Brano dato:
==========

Il calcio non è mai solo calcio, in nessuna parte del mondo. Ormai lo abbiamo capito. E se qualcuno avesse avuto ancora dubbi, i mega-investimenti dei fondi sovrani di Arabia Saudita e Qatar per arruolare stelle (o presunte tali) europee e sudamericane, per organizzare grandi eventi (si vedano i Campionati mondiali del 2022 in Qatar e quelli in Arabia Saudita programmati per il 2034) o per acquistare società sportive nei campionati d’eccellenza (il Newcastle saudita e il Manchester City emiratino in Inghilterra, il Paris Saint Germain qatariota in Francia, il Girona emiratino in Spagna e così via di Paese in Paese) hanno spazzato via ogni incertezza.

Ci sono però fenomeni che non raggiungono la prima pagina dei giornali e che, però, investono in misura anche maggiore il sentimento popolare e la sensibilità dei gruppi sociali. Forse non tutti sanno che fin dal lontano 1962 esiste una Federazione calcistica della Palestina (Fcp), regolarmente affiliata alla Fifa (l’organismo che regola il calcio mondiale) e alla Federazione calcistica asiatica. Nei giorni scorsi, l’Fcp ha chiesto in modo ufficiale alla Fifa la «sospensione immediata» di Israele, con la conseguente esclusione della nazionale dello Stato ebraico da tutte le competizioni internazionali. Il presidente della Fifa, Gianni Infantino, ha detto che affiderà la richiesta a una consulenza legale e che la risposta arriverà entro il 20 luglio, data di un consiglio straordinario dell’organismo calcistico.

==========

Dati in ingresso:
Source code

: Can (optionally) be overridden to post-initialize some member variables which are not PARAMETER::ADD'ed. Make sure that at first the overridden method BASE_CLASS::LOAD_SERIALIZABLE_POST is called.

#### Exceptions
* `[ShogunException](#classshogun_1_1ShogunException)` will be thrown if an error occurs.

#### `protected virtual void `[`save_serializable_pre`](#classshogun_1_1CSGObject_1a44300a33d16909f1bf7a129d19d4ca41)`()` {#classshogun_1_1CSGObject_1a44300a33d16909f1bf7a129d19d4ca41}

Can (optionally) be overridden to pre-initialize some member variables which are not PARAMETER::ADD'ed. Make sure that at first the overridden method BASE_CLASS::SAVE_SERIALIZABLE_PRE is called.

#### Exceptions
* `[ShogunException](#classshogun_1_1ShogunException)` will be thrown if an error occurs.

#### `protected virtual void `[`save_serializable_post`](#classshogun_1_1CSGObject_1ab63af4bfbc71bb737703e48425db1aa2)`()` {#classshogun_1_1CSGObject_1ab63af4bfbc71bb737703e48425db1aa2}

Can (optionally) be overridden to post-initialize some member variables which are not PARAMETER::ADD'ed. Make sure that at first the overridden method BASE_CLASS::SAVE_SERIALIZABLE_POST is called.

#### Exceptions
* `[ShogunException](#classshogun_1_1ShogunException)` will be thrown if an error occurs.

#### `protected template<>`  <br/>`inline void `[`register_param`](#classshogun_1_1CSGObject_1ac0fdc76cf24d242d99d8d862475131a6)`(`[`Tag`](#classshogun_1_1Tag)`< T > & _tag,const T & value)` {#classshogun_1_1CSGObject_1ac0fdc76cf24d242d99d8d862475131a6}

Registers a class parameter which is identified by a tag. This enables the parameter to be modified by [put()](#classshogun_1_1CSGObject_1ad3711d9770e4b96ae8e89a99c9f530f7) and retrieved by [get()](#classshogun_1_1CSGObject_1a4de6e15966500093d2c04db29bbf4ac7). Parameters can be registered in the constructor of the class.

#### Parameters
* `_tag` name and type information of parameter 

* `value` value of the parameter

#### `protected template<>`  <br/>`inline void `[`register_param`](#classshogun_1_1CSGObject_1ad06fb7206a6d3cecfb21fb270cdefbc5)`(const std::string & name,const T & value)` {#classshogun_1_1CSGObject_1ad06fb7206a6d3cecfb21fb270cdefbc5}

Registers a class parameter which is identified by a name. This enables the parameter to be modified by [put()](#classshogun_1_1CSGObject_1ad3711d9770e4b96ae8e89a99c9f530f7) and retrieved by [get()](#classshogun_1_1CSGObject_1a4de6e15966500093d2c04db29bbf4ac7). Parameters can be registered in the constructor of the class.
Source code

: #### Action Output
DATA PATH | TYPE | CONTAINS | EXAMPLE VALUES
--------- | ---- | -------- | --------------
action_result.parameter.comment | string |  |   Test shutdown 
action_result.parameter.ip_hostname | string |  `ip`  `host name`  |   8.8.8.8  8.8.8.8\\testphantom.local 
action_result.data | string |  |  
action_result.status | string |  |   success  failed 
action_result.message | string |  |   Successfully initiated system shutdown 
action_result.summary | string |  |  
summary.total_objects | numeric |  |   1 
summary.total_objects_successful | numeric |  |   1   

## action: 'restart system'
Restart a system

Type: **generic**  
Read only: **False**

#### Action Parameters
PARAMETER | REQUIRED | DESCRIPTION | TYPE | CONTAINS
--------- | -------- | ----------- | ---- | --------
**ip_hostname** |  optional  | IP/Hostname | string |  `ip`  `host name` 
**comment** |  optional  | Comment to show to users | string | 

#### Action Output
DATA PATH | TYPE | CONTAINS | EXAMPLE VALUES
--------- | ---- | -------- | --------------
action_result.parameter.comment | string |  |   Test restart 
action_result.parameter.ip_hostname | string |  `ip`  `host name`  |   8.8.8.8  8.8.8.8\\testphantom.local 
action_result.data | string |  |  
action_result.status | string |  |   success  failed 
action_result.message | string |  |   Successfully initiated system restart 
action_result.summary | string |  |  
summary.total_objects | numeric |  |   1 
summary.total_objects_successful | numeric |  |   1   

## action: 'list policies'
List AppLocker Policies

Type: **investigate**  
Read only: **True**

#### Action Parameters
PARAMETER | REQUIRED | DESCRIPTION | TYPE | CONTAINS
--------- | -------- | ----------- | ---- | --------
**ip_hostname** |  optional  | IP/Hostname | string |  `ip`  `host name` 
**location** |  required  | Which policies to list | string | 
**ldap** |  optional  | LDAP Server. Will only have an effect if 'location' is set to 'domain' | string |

==========

Compiti:
(1) Elenca tutte le società calcistiche nominate nel brano sul calcio.
(2) Trascrivi le righe dell'elenco partendo dall'inizio e fermandoti dopo la riga che contiene "Can (optionally) be overridden to pre-initialize", compresa.

Risposte numerate:
(1)
- Newcastle
- Manchester City
- Paris Saint Germain
- Girona

(2)
Source code

: Can (optionally) be overridden to post-initialize some member variables which are not PARAMETER::ADD'ed. Make sure that at first the overridden method BASE_CLASS::LOAD_SERIALIZABLE_POST is called.

#### Exceptions
* `[ShogunException](#classshogun_1_1ShogunException)` will be thrown if an error occurs.

#### `protected virtual void `[`save_serializable_pre`](#classshogun_1_1CSGObject_1a44300a33d16909f1bf7a129d19d4ca41)`()` {#classshogun_1_1CSGObject_1a44300a33d16909f1bf7a129d19d4ca41}

Can (optionally) be overridden to pre-initialize some member variables which are not PARAMETER::ADD'ed. Make sure that at first the overridden method BASE_CLASS::SAVE_SERIALIZABLE_PRE is called.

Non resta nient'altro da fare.